Summary of Chapter 8: The Role of the Intellectual and the Scientist
Despite the title, this very short chapter is less about a proposed role for “the Intellectual and the Scientist,” than a general bemoaning of the conditions of intellectuals in mid-20th century America. Starting with the ultra-cyberneticist assertion that “the integrity of the channels of internal communication is essential to the welfare of society” (131), Wiener describes the forces which have undermined this internal communication – first off, the growing cost of communication which has led to a decline in small newspapers and publishers, and the growth of a bland movie industry which cares only if its movies will sell widely, not if they are any good.
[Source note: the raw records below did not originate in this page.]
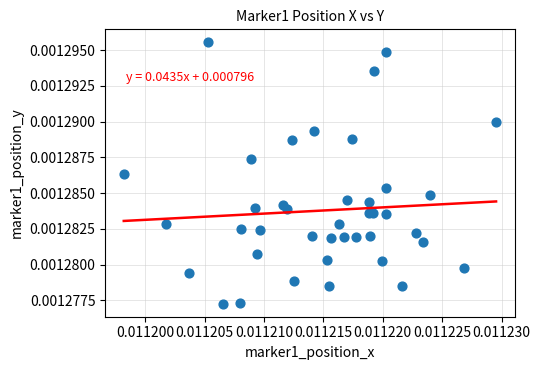

Count the number of points in this scatter plot.

40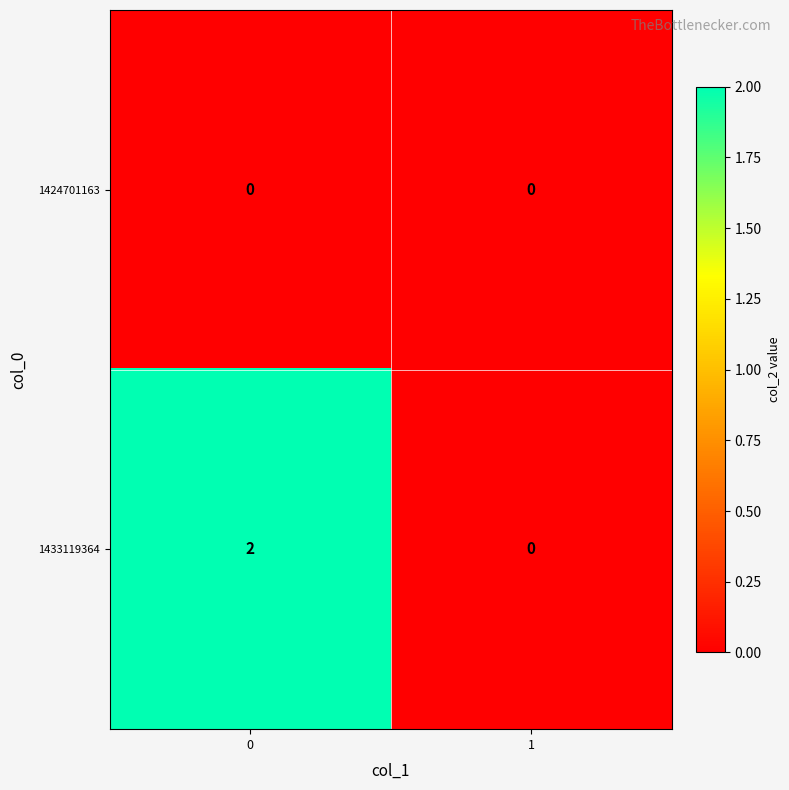

List the series in order of their peak value, lowest first.

1424701163, 1433119364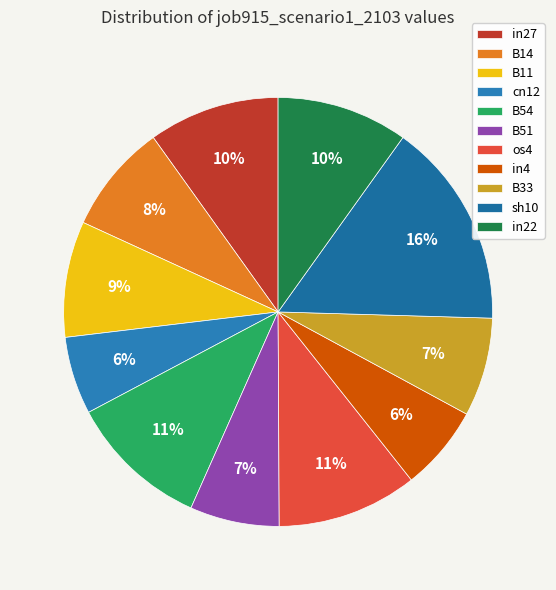

Do in22 and os4 together represent more than half of the pie?

No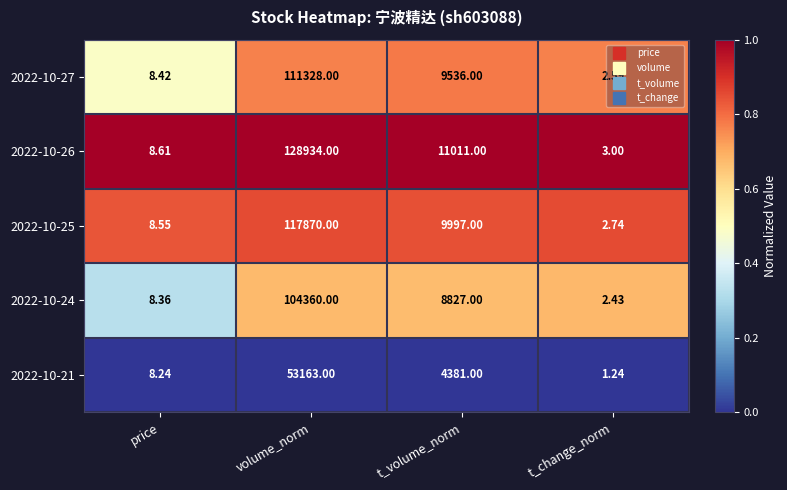

At which label does 2022-10-27 first exceed 9536?

volume_norm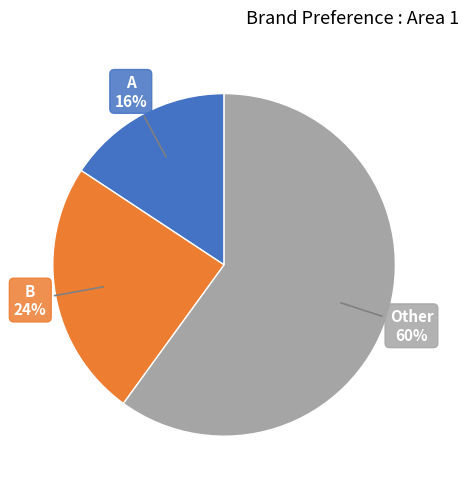

To the nearest percent, what is the difference between the largest and smallest slice percentages?

44%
This is also true in radio, tv, and books:
More and more we must accept a standardized inoffensive and insignificant product which, like the white bread of the bakeries, is made rather for its keeping and selling properties than for its food value. (132)
This is fundamentally an external handicap of modern communication, but it is paralleled by another which gnaws from within. This is the cancer of creative narrowness and feebleness.
[Presumably by "external handicap" he means this is not an inherent aspect of the technology itself, but of [capitalism]. Any to this "external handicap" is added a "cancer of creative narrowness and feebleness."] He blames the education system; also the lack of the apprentice systems which existed in the past [Braverman would have some choice comments in this regard, but Wiener seems to be referring specifically to communication arts]. So anyway the regular university education is insufficient, and the apprenticeships are gone, so higher degrees like the PhD are increasingly required to gain a basically sufficient training; this leads to careerists pursing scientific and academic careers, resulting in an overall debasement of intellectual production. Once upon a time, apparently, “the artist, the writer, and the scientist should be moved by such an irresistible impulse to create that, even if they were not being paid for their work, they would be willing to pay to get the chance to do it;” [which sounds like a description of the wealthy gentleman scientists of the past] but now these fields have been institutionalized, and careerists pursue these fields for their prestige, rather than out of the "irresistable impulse.” They produce inferior work, because they are dilettantish and undirected, and don't passionately pursue whatever research they desire; instead big business finds tasks for them.
Heaven save us from the first novels which are written because a young man desires the prestige of being a novelist rather than because he has something to say! Heaven save us likewise from the mathematical papers which are correct and elegant but without body or spirit. (134)
This is essentially noise:
In other words, when there is communication without need for communication, merely so that someone may earn the social and intellectual prestige of becoming a priest of communication, the quality and communicative value of the message drop like a plummet.
[Of course, how is the worthy communication to be told from the unworthy? This may seem like an attack against the ivory tower; but Wiener, the highly influential MIT professor, is in fact at the height of that tower and is actually criticizing people below him, trying to climb the ladder.]
Wiener spends some paragraphs dismissing the abstract art of his day, which he thinks is an example of banality rather than creativity [and though it is fun and easy to bash on abstract expressionism, to simply dismiss it like this shows the foolishness of Wiener’s attempt to draw a line between worthy and unworthy acts of creation]. He gives some remarks on “beauty,” in a clear reaction to ab-ex:
No school has a monopoly on beauty. Beauty, like order, occurs in many places in this world, but only as a local and temporary fight against the Niagara of increasing entropy. (134)
[Fitting as it is to puncture the arrogant claims of the ab-ex movement to such a monopoly, Wiener himself limits “beauty” to the side of order against entropy; has he thought this through for more than a second?] There is a nice point in which he refers to himself as a "scientific artist" in contrast to a "conventional artist" so he is arguing that all these creative intellectual pursuits are "arts" (135).
What sometimes enrages me and always disappoints and grieves me is the preference of great schools of learning for the derivative as opposed to the original, for the conventional and thin which can be duplicated in many copies rather than the new and powerful, and for arid correctness and limitation of scope and method rather than for universal newness and beauty, wherever it may be seen. (135)
[What solution does Wiener propose? And doesn’t the behavior he is criticizing, in fact demonstrate the validity of his overall cybernetic theory? Surely bureaucratic institutions operate under the same basic assumptions he does: that they have to maintain order against the evil of chaos. But where else does this "beauty" and "newness" come from? Where does his whole valuation of beauty and newness, and relativity, fit within his essentially conservative scheme of maintaining order against inevitable entropy? Here would be a place for him to talk about the usefulness of entropy and chaos, as something to be brought into order and made productive (aka "the uses of disorder" a la Sennett). But I don't see him doing this here.]